Homology’s Genetic Medicines Pipeline

Phenylketonuria (PKU)

PKU is a rare inborn error of metabolism caused by a mutation in the PAH gene. PKU results in a loss of function of the enzyme phenylalanine hydroxylase, which is responsible for the metabolism of phenylalanine (Phe), an amino acid obtained exclusively from the diet. If left untreated, toxic levels of Phe can accumulate in the blood and result in progressive and severe neurological impairment. Currently, there are no treatment options for PKU that target the underlying genetic cause of the disease. According to the National PKU Alliance, PKU affects nearly 16,500 people in the U.S. with approximately 350 newborns diagnosed each year. The worldwide prevalence of PKU is estimated to be 50,000 people.

HMI-103 Gene Editing for Patients with PKU

Homology is conducting its Phase 1, open label, dose-escalation clinical trial (called the pheEDIT study) with the HMI-103 gene editing candidate for patients with PKU. HMI-103 is designed as a one-time in vivo product candidate incorporating nuclease-free gene editing for PKU. It harnesses the body's natural DNA repair process of homologous recombination to replace the disease-causing gene with a functional gene and liver-specific promoter to maximize long-term expression.

HMI-103 was granted Fast Track designation by the U.S. Food and Drug Administration.

Additional information about pheEDIT can be found at or

HMI-102 Gene Therapy for Adult Patients with PKU

Recently announced prioritization of PKU clinical programs to focus on the pheEDIT trial to move closer to the goal of offering solutions for both adults and pediatric patients with PKU. As a result, the Company paused enrollment in the pheNIX gene therapy trial evaluating HMI-102.

HMI-102 was granted Orphan Drug Designation and Fast Track Designation by the U.S. Food and Drug Administration and Orphan Drug Designation by the European Medicines Agency. 

Mucopolysaccharidosis Type II (MPS II), or Hunter syndrome 

Hunter syndrome is a rare, X-linked lysosomal storage disorder caused by mutations in the iduronate-2-sulfatase (IDS) gene, which is responsible for producing the I2S enzyme that breaks down large sugar molecules, or cellular waste, called glycosaminoglycans (GAGs). Severe Hunter syndrome results in toxic lysosomal accumulation of GAGs that causes progressive debilitation and decline in intellectual function. Hunter syndrome occurs in approximately 1 in 100,000 to 1 in 170,000 males, and the severe form leads to life expectancy of 10 to 20 years.

Homology is conducting a Phase 1 open-label dose-escalation clinical trial (called the juMPStart study).

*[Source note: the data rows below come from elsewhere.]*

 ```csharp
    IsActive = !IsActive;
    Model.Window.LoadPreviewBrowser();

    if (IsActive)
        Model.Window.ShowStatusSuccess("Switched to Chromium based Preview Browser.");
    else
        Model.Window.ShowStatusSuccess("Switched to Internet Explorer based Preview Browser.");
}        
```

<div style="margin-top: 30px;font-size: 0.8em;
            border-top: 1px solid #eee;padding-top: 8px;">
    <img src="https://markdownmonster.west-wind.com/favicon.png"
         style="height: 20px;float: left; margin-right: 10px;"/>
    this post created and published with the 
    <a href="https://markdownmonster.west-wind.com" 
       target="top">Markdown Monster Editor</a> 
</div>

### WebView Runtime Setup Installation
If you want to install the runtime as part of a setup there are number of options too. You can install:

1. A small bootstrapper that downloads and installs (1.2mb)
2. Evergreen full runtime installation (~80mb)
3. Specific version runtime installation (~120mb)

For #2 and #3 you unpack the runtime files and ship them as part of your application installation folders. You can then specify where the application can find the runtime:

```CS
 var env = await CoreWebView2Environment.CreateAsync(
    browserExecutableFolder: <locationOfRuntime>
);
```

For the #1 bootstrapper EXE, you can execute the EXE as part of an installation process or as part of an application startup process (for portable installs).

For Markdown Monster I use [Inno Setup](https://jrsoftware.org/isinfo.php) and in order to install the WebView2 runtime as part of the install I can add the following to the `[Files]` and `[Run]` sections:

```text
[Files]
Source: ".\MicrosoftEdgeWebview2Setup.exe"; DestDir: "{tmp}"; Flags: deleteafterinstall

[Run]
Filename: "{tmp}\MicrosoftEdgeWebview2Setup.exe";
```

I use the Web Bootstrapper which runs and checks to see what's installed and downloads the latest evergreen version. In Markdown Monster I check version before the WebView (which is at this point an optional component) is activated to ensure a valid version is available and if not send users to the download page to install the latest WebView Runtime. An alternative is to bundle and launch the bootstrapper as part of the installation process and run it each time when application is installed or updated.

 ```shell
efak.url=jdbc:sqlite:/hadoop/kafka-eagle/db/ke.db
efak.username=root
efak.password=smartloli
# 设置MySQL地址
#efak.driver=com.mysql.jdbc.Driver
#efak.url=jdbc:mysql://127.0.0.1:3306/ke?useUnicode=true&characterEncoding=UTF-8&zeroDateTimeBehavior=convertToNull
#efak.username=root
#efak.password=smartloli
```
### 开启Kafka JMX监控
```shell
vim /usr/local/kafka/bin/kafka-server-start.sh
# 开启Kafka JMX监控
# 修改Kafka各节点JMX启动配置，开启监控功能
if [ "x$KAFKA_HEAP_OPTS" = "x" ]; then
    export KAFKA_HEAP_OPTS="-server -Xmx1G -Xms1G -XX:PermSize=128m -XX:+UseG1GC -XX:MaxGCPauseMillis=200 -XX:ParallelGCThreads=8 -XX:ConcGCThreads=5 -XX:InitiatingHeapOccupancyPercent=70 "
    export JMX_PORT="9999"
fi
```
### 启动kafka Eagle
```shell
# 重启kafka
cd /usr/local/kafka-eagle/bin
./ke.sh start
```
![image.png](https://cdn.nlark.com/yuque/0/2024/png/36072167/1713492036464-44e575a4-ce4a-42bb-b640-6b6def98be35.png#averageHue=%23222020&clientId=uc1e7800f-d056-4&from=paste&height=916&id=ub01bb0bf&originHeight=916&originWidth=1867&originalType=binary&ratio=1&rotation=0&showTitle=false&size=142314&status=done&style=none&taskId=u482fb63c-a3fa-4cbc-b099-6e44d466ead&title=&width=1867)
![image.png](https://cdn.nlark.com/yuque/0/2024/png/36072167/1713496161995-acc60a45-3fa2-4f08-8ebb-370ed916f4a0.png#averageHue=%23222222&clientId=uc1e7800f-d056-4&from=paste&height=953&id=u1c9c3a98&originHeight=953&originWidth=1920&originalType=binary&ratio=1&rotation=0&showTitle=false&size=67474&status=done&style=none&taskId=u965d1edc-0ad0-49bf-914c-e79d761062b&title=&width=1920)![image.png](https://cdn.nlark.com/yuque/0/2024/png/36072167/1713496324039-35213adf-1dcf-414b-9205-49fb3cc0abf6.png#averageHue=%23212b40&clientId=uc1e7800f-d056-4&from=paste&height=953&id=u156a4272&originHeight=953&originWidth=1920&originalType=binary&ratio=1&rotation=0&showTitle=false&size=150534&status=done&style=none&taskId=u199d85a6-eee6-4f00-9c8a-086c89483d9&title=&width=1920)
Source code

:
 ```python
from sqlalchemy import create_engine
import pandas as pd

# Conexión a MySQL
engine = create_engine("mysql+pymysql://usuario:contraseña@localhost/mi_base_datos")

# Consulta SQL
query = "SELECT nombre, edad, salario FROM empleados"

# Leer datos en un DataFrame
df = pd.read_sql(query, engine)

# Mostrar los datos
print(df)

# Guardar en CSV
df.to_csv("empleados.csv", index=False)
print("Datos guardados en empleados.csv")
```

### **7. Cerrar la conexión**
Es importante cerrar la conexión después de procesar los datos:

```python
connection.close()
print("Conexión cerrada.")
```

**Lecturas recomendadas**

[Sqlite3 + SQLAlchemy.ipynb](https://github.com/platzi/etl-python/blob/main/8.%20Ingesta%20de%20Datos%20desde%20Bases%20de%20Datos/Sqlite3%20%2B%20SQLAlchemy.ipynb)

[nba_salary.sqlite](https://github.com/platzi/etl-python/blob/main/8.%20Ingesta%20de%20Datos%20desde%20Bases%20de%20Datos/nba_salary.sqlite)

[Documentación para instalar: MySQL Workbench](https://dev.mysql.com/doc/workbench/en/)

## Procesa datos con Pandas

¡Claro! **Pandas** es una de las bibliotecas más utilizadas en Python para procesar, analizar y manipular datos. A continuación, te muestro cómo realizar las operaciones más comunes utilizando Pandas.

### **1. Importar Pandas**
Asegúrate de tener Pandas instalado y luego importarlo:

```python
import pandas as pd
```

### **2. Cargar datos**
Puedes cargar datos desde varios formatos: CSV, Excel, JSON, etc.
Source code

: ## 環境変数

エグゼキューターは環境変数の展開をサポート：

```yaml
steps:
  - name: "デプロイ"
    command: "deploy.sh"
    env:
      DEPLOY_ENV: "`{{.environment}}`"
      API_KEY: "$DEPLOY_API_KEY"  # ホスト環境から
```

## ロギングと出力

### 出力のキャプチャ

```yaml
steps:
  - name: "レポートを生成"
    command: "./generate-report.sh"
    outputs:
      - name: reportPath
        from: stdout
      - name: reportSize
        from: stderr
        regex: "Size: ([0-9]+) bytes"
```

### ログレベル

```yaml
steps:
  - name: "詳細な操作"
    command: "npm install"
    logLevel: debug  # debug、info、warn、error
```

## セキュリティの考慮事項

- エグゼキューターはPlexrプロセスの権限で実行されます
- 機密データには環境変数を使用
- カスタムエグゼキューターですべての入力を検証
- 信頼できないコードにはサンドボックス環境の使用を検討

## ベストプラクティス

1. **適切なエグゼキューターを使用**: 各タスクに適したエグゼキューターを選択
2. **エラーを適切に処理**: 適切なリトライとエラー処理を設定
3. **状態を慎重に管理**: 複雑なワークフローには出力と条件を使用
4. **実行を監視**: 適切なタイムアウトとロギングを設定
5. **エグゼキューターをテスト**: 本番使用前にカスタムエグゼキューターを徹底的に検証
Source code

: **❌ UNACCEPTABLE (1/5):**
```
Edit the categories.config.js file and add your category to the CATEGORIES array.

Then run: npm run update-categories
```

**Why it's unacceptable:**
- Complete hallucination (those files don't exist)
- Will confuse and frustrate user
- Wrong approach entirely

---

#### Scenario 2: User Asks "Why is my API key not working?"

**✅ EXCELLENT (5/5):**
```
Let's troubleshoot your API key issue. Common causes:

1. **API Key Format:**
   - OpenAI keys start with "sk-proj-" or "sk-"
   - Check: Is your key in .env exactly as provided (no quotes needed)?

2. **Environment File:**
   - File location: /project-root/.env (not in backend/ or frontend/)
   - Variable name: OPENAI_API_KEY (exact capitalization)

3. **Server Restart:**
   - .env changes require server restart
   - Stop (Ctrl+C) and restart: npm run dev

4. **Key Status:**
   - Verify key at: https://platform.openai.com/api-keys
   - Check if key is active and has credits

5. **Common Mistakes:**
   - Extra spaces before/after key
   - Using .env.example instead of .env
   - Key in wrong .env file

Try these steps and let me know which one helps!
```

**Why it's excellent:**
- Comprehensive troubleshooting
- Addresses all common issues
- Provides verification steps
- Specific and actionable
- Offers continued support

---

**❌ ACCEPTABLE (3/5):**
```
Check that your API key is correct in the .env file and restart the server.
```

HMI-203 is a one-time gene therapy candidate for Hunter syndrome designed to use one of Homology’s AAVHSC vectors to deliver functional copies of the IDS gene to multiple organs where there are missing or mutated copies of the gene. 

HMI-203 was granted Orphan Drug Designation by the U.S. Food and Drug Administration. 

Additional information about juMPStart can be found at or

Metachromatic Leukodystrophy (MLD)

MLD is a rare lysosomal storage disorder primarily caused by a mutation in the ARSA gene. ARSA is responsible for the creation of the arylsulfatase A (ARSA) protein, which is required for the breakdown of cellular components. In MLD, these cellular components accumulate and destroy myelin-producing cells in the peripheral and central nervous system leading to progressive and serious neurological deterioration. The late infantile form of the disorder is estimated to affect 1 in 40,000 people, and it is fatal within 5-10 years after onset.

We are seeking a partner to advance HMI-204, an optimized, in vivo gene therapy candidate for MLD.

Paroxysmal Nocturnal Hemoglobinuria (PNH)

PNH is a rare, acquired life-threatening blood disease caused by mutations in the PIGA gene that results in intravascular hemolysis, or red blood cell destruction, mediated by uncontrolled activation of the complement system. PNH results in thromboses, recurrent pain, severe anemia, kidney disease and impaired quality of life, among other outcomes.

We named a development candidate for PNH (HMI-104).